* **Your objective**: Check every line below for the string "elbow". Copy the ones that have it.

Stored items

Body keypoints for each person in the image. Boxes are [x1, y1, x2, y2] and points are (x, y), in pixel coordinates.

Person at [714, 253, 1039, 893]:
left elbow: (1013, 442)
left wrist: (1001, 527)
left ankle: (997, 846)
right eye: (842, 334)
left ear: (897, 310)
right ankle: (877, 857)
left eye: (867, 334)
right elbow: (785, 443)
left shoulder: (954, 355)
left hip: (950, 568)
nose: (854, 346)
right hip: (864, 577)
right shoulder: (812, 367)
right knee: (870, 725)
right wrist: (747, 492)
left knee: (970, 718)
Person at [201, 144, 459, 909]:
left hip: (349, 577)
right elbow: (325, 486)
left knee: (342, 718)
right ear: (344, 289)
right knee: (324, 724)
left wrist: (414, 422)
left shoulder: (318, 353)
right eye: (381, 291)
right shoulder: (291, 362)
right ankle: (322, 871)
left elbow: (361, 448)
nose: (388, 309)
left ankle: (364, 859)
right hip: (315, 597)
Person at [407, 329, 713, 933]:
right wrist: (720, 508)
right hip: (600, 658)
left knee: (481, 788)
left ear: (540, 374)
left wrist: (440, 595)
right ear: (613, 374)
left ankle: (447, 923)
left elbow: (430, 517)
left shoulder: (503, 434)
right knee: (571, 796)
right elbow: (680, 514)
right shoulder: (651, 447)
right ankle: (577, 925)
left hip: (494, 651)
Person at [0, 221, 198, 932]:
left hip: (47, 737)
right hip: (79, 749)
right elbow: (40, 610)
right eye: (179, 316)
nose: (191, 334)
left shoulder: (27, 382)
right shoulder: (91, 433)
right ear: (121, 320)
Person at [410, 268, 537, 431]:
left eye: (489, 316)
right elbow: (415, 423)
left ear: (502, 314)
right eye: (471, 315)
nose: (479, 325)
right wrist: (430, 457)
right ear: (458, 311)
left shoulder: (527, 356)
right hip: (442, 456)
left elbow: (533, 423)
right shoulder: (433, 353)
...
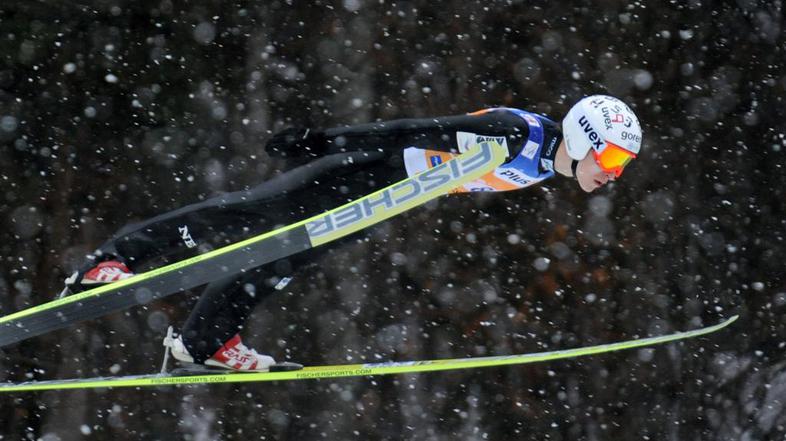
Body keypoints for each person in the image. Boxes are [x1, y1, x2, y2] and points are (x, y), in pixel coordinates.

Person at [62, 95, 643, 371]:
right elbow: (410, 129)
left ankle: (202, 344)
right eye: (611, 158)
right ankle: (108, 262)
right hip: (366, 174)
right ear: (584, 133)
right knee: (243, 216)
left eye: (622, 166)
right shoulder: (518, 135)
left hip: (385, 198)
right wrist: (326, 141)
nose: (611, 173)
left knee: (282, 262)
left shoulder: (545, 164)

* **Worked solution**:
left elbow: (1013, 442)
right elbow: (785, 443)
right elbow: (325, 486)
left elbow: (361, 448)
left elbow: (430, 517)
right elbow: (680, 514)
right elbow: (40, 610)
right elbow: (415, 423)
left elbow: (533, 423)
right elbow: (410, 129)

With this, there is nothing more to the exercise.